▶ _Action item_:
The response must consist of the lines below from the one with "it shall be resolved by binding" through the one with "difficulties. Let's try refreshing the page", exactly as they appear and with both ends kept.

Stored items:

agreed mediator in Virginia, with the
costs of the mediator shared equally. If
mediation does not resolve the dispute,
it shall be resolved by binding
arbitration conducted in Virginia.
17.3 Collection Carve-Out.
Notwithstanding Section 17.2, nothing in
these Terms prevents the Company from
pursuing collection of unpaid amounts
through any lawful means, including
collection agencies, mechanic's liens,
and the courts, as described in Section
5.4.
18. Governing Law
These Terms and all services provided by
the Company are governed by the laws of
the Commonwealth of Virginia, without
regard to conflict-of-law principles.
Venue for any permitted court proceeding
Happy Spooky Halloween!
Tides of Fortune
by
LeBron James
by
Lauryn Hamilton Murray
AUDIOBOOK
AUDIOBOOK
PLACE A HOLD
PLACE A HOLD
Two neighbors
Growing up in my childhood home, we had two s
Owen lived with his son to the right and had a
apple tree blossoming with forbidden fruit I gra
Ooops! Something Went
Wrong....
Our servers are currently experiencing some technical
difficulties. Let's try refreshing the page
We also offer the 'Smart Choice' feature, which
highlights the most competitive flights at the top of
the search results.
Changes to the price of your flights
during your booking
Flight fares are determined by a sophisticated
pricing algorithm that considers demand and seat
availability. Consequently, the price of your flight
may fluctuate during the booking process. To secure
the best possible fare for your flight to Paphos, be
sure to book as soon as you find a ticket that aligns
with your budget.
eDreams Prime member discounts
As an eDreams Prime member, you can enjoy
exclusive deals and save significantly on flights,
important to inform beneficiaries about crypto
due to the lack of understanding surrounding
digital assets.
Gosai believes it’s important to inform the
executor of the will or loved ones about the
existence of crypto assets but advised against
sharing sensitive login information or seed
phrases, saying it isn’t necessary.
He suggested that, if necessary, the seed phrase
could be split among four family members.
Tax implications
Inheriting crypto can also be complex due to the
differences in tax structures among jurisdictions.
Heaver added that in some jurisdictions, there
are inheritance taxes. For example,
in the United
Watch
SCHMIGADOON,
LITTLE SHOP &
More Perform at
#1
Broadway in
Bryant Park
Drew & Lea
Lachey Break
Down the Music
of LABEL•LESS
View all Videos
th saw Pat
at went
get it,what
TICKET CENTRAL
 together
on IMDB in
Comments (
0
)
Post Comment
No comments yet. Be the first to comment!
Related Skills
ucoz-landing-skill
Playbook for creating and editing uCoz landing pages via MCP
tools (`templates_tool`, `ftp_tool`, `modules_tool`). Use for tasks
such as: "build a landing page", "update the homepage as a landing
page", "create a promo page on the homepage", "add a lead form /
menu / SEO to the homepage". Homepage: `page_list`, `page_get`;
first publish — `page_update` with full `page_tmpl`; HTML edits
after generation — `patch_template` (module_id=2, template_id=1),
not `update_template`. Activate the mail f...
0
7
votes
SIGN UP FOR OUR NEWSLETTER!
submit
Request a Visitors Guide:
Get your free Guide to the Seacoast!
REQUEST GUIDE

▶ _Written response_:
it shall be resolved by binding
arbitration conducted in Virginia.
17.3 Collection Carve-Out.
Notwithstanding Section 17.2, nothing in
these Terms prevents the Company from
pursuing collection of unpaid amounts
through any lawful means, including
collection agencies, mechanic's liens,
and the courts, as described in Section
5.4.
18. Governing Law
These Terms and all services provided by
the Company are governed by the laws of
the Commonwealth of Virginia, without
regard to conflict-of-law principles.
Venue for any permitted court proceeding
Happy Spooky Halloween!
Tides of Fortune
by
LeBron James
by
Lauryn Hamilton Murray
AUDIOBOOK
AUDIOBOOK
PLACE A HOLD
PLACE A HOLD
Two neighbors
Growing up in my childhood home, we had two s
Owen lived with his son to the right and had a
apple tree blossoming with forbidden fruit I gra
Ooops! Something Went
Wrong....
Our servers are currently experiencing some technical
difficulties. Let's try refreshing the page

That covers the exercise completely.